In what has been a wild week of racist rants, calls for boycotts, protests and extreme cases of finger-wagging, pointing fingers and calling people out for their personal beliefs, the Washington Redskins appear to be next on the list. With the help of Senator Harry Reid, the Redskins name is again the topic in political forums and once again the debate is heating up.
Taking full advantage of the opportunity surrounding the week of events that have followed Los Angeles Clippers owner, Donald Sterling, Senate Majority Leader Harry Reid is calling for a name change of the Washington Redskins. Reid has called out Redskins owner Daniel Snyder, urging him to “do what is morally right.” In the past, President Obama has even tossed in some comments, saying that if he was the owner of the franchise, that he would consider changing the name as well.
The debate has been going on for years, and depending on who speaks first, and who speaks last, the debate seems to go through peaks and valleys where both parties bring up valid points. At times it is like being tossed into a hurricane of political correctness, where everything that is tossed into the public arena can be deemed “offensive.” It does not go without saying that the term “redskins,” does not carry with it some negative connotations, because it does. But then the question must become, where does the term come from in the first place? Knowing these kinds of things could make a huge difference.
According to Ives Goddard, a Smithsonian historian, the term “redskin” was used by Native American tribes as a way to differentiate between two separate races. They themselves used the term during early negotiations with the French and American’s, and it wasn’t until much later that the term was used in describing Native American’s with negative connotations. While some point to the negatives, others point to the warrior mentality that comes to mind. A lot of it can depend on how the word is used, and like anything else, if the term is used in a vicious attack toward someone, it most definitely is offensive and it makes complete sense why the Washington Redskin’s name may be in trouble, once again.

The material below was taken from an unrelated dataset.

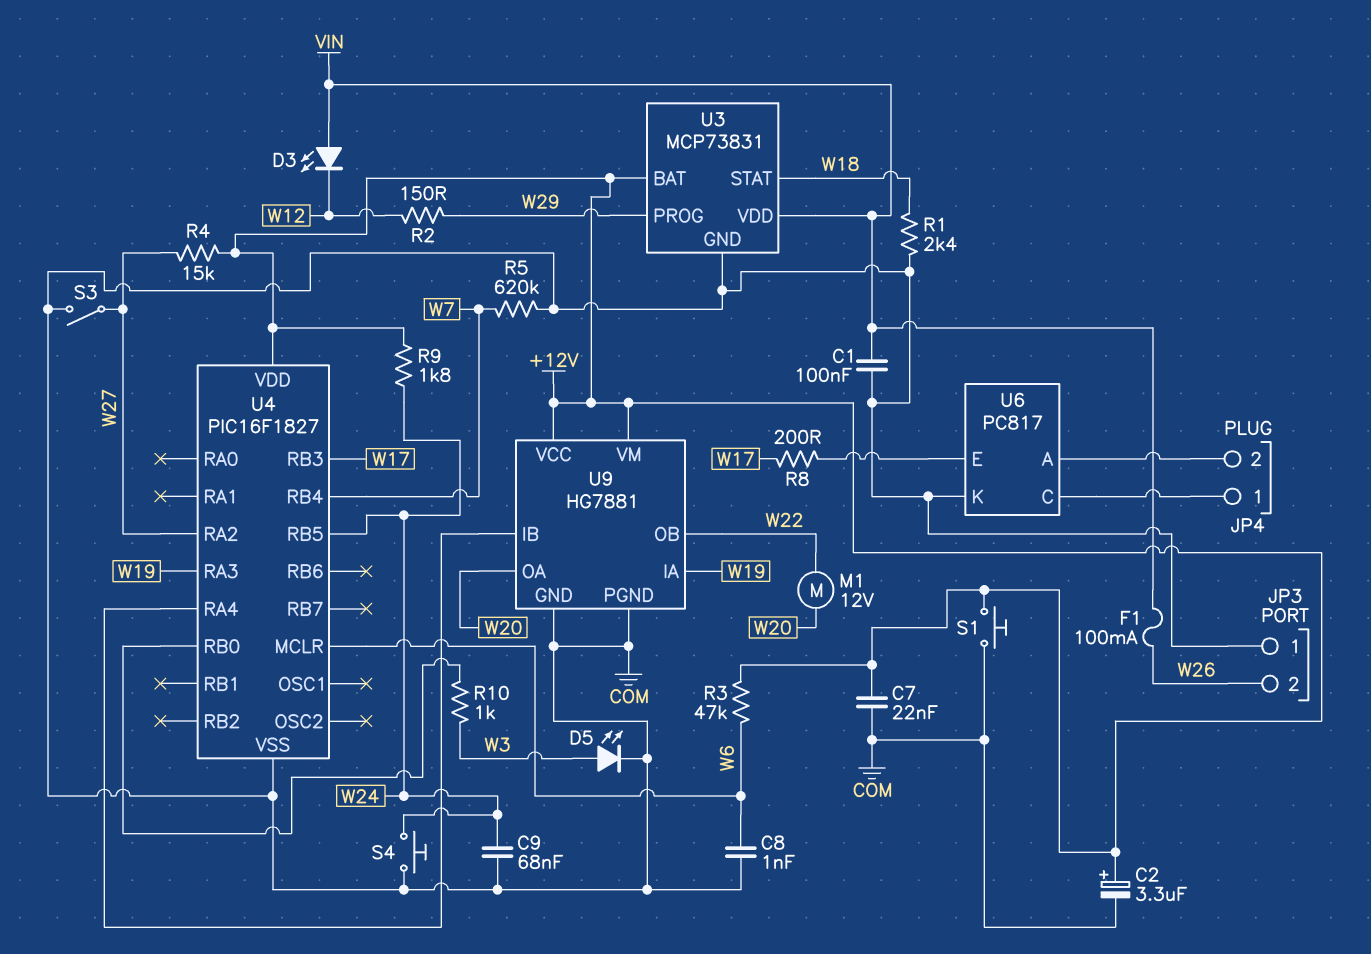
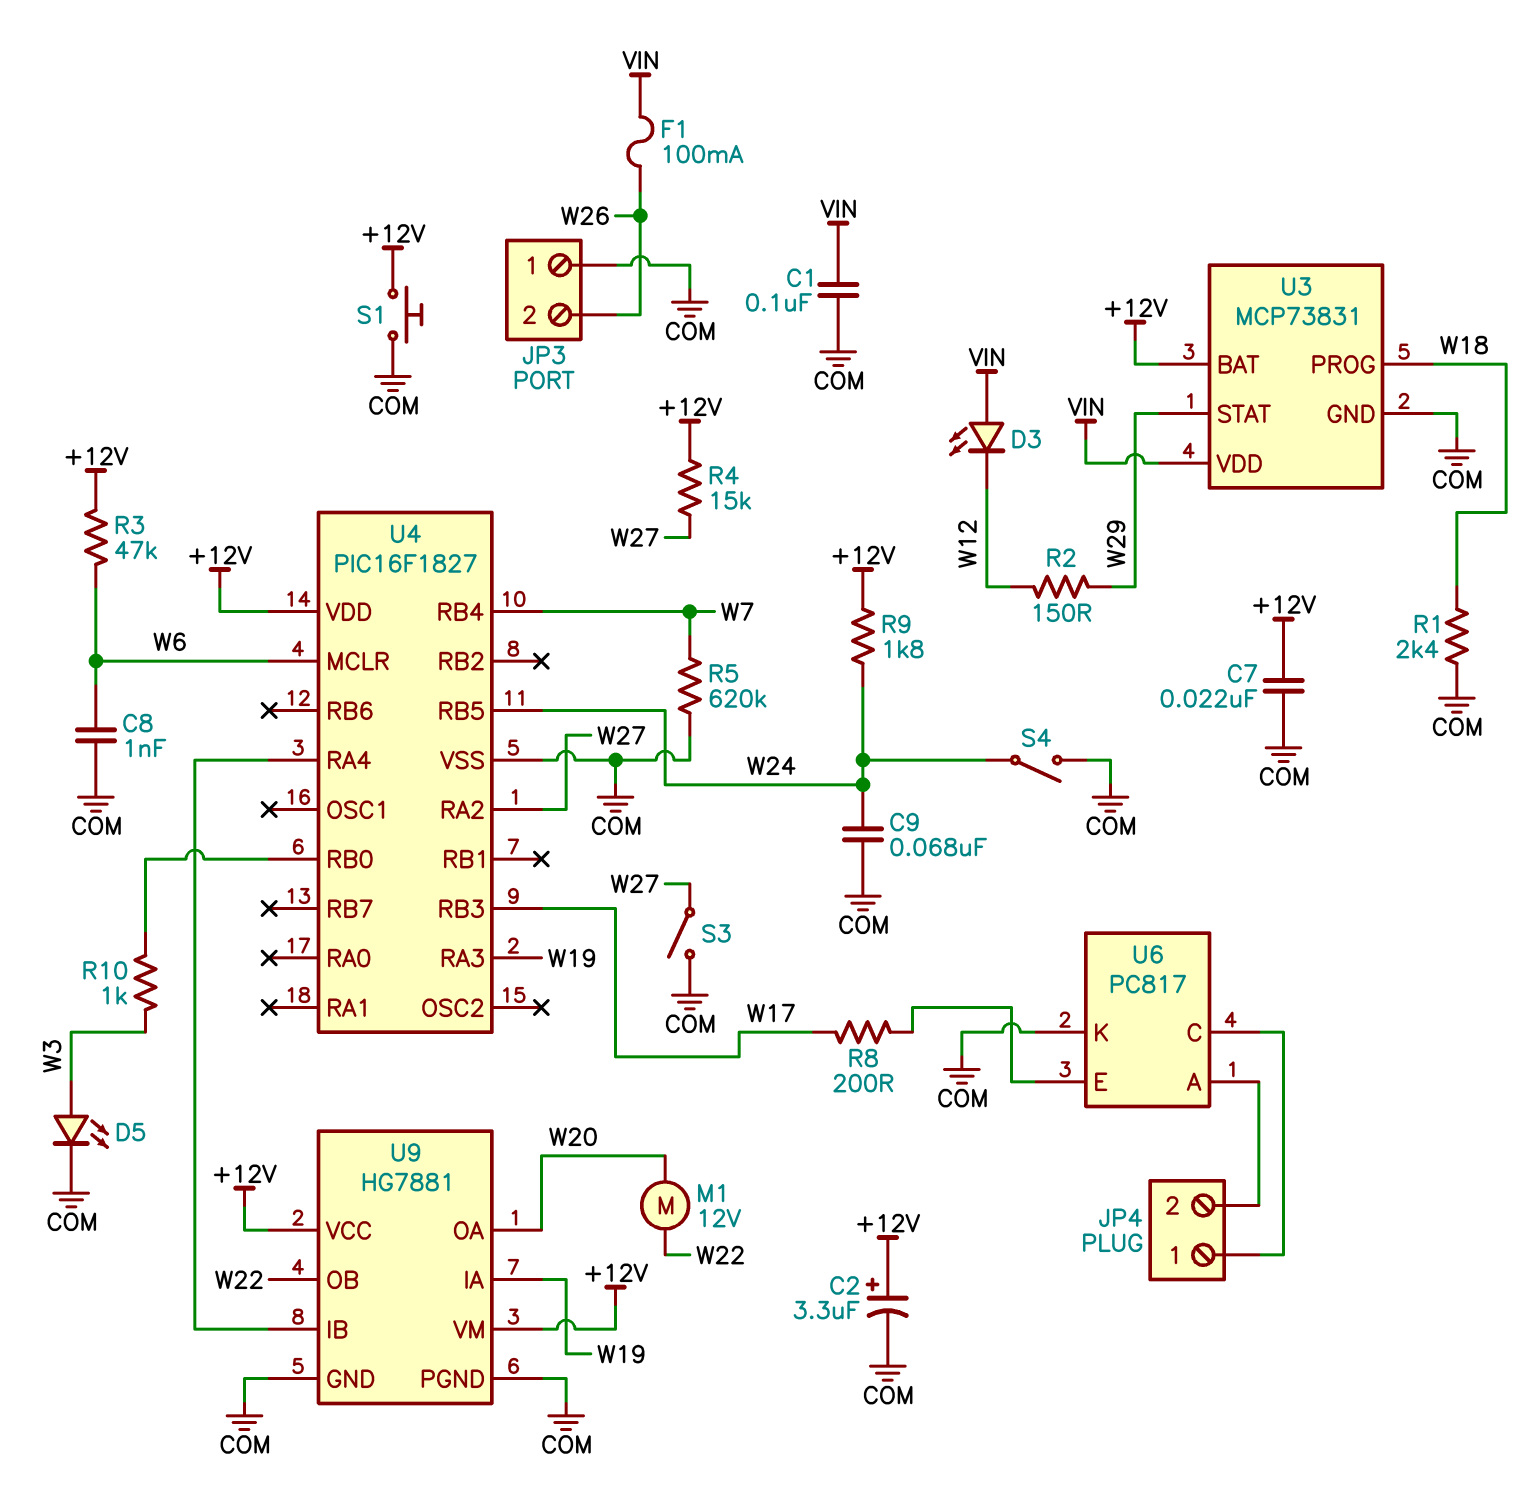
S4: button (COM, W24) -> switch (COM, W24)
U3 pin PROG: W29 -> W18
U3 pin STAT: W18 -> W29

The other side of the story is being pushed by those like Senator Harry Reid who is piggy-backing off the past week of controversy. He sees the term as nothing more than hate speech and a term that is highly offensive to Native American tribes. Obviously, he is not the only one that feels this way, as members of the National Congress of American Indians, which consists of hundreds of tribes throughout the country have spoken out, calling for the name to be changed. The tribes have spoken, unfortunately for them, it is still a small sample that is rising up and calling for the ban, which makes it difficult for them to ever gain solid traction. It is a debate they are willing to have and as long as the banners, t-shirts and uniforms have the name “Redskins” across the front of their jerseys, the debate will certainly continue.
Senate Majority Leader, Harry Reid is taking advantage of a tired and frustrated public, choosing this moment to again bring this topic to the forefront. The problem with banning owners, calling out players and fans, and anyone that is associated with any group or corporation is that there will never be any end in sight. The hope to live in a perfect and harmonious society sounds like heaven on earth, but in reality it is an impossible notion. Despite the hope from many people to move forward and live in peace while singing campfire songs together, it is a fantasy, and nothing else. There will always be hatred and stereotypes, along with groups of people who for no other reason besides naivety cannot get along. If everything can be twisted and construed as being hateful, the nation and world we live in is in trouble.
When a football stadium is filled with more than 70,000 people, many who wear headdresses and paint their faces like warriors, it does not conjure up images of hatred, it appears to show pride. Sure, it is possible to twist things around, and find bad in just about anything, but in this case it may be better for the opposition to take a step back, look at the fans who scream and cheer for the Washington Redskins, and see the pride that fills their eyes. There may be a few bad apples, but for the most part most of the people out at the football stadium on a Sunday afternoon are not mocking or putting down a culture, race or a group of individuals. They are cheering for their team, with great pride and nothing else. If the Redskins name is in trouble again, society might as well toss in the towel and call everything offensive. For now, maybe it is time to strip the negative connotation and try to see the term as endearing, and something that can be seen as positive, as opposed to the overwhelming negativity that is gripping this amazing nation.